#### GIVEN DATA
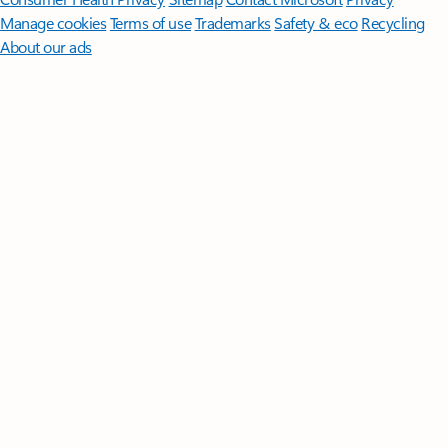
Manage cookies
Terms of use
Trademarks
Safety & eco
Recycling
About our ads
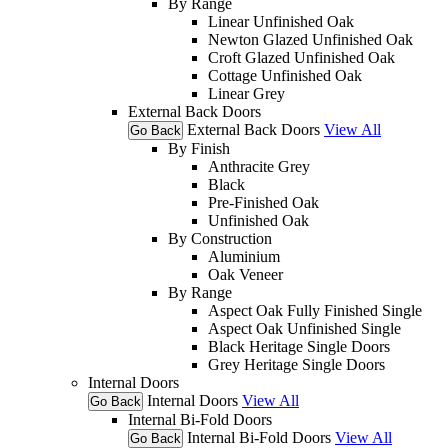
By Range
Linear Unfinished Oak
Newton Glazed Unfinished Oak
Croft Glazed Unfinished Oak
Cottage Unfinished Oak
Linear Grey
External Back Doors
External Back Doors
View All
Go Back
By Finish
Anthracite Grey
Black
Pre-Finished Oak
Unfinished Oak
By Construction
Aluminium
Oak Veneer
By Range
Aspect Oak Fully Finished Single
Aspect Oak Unfinished Single
Black Heritage Single Doors
Grey Heritage Single Doors
Internal Doors
Internal Doors
View All
Go Back
Internal Bi-Fold Doors
Internal Bi-Fold Doors
View All
Go Back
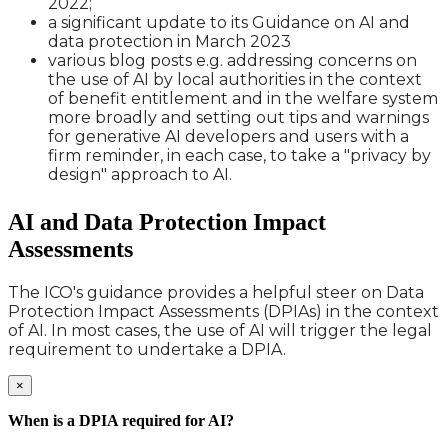
2022;
a significant update to its Guidance on AI and
data protection in March 2023
various blog posts e.g. addressing concerns on
the use of AI by local authorities in the context
of benefit entitlement and in the welfare system
more broadly and setting out tips and warnings
for generative AI developers and users with a
firm reminder, in each case, to take a "privacy by
design" approach to AI.
AI and Data Protection Impact
Assessments
The ICO's guidance provides a helpful steer on Data
Protection Impact Assessments (DPIAs) in the context
of AI. In most cases, the use of AI will trigger the legal
requirement to undertake a DPIA.
×
When is a DPIA required for AI?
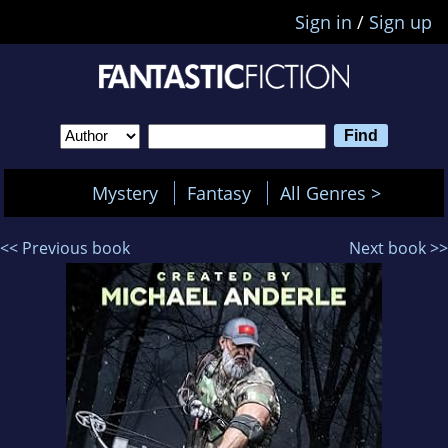
Sign in
/
Sign up
Mystery
Fantasy
All Genres >
<< Previous book
Next book >>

#### EXERCISE GOAL
From the records above, list every line that contains the word "Unfinished", with case counting toward a match.

#### EXERCISE OUTPUT
Linear Unfinished Oak
Newton Glazed Unfinished Oak
Croft Glazed Unfinished Oak
Cottage Unfinished Oak
Unfinished Oak
Aspect Oak Unfinished Single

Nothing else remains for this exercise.